Pasangan Ridwan Kamil-Suswono (RIDO) mengakui kemenangan Pramono Anung-Rano Karno dalam Pemilihan Kepala Daerah (Pilkada) Jakarta. Pasangan calon nomor urut 1 tersebut memutuskan tidak menggugat hasil Pilkada ke Mahkamah Konstitusi.
“Dengan musyawarah bersama, dengan masukan-masukan dari para tokoh, para ahli dan ketua pimpinan-pimpinan kami. Akhirnya pasangan RIDO memutuskan untuk menerima hasil Pilkada Jakarta yang telah ditetapkan oleh KPU DKI,” kata Ridwan di Kantor DPD Partai Golkar Jakarta Pusat, pada Jumat, 13 Desember 2024.

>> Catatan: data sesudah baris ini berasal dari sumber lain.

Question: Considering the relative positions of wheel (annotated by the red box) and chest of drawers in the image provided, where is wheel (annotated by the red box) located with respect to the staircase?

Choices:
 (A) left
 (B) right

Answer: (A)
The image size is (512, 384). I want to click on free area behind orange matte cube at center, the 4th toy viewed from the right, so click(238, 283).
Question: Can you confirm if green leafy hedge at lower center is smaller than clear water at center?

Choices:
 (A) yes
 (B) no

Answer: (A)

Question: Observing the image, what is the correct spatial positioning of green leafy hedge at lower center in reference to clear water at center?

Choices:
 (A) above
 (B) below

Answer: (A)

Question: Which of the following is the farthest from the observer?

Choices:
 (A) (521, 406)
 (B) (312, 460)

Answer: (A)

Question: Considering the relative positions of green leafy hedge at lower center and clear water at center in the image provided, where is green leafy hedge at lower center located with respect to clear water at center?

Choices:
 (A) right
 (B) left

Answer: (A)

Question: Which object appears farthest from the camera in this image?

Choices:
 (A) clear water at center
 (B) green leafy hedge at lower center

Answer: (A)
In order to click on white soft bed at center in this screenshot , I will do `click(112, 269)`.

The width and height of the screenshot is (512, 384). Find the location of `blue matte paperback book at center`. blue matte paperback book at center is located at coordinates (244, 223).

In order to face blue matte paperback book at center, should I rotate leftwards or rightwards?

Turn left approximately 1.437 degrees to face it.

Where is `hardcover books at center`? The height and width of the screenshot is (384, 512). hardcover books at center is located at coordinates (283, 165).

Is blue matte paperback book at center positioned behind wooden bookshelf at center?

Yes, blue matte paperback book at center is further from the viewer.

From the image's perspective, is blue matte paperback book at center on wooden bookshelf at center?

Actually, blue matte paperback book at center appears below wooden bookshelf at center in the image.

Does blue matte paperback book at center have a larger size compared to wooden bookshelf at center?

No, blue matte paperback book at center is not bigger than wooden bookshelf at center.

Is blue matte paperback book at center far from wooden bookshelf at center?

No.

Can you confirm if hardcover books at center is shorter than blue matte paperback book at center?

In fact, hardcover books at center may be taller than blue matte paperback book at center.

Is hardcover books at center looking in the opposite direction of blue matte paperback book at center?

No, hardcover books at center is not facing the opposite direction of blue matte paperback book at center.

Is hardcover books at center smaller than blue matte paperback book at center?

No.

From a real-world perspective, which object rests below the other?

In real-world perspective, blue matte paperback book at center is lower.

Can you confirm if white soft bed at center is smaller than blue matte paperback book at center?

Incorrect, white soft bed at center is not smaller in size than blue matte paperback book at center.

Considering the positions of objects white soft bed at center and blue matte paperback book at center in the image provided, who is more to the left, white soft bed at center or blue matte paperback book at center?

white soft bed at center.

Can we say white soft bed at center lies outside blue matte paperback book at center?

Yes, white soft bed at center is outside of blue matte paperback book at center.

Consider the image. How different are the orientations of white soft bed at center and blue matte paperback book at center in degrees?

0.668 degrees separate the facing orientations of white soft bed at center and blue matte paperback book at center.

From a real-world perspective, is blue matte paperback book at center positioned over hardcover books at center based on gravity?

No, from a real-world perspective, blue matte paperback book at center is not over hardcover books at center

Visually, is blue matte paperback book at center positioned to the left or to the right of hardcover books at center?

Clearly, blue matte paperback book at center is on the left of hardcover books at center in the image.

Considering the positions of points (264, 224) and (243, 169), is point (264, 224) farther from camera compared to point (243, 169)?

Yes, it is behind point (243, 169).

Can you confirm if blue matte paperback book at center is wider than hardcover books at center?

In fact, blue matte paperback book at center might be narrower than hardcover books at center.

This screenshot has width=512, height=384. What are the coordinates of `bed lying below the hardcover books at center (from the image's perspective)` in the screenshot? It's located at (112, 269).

Rapat pleno Komisi Pemilihan Umum (KPU) DKI Jakarta pada 8 Desember, memutuskan pasangan Pramono-Rano sebagai pemenang Pilkada. Pasangan nomor urut 3 tersebut memperoleh total suara 2,1 juta atau 50,07% dari total suara sah. Sedangkan RIDO hanya memperoleh 1,7 juta suara (39,4%) dan pasangan Dharma Pongrekun-Kun Wardana memperoleh 495 ribu suara (10,53%)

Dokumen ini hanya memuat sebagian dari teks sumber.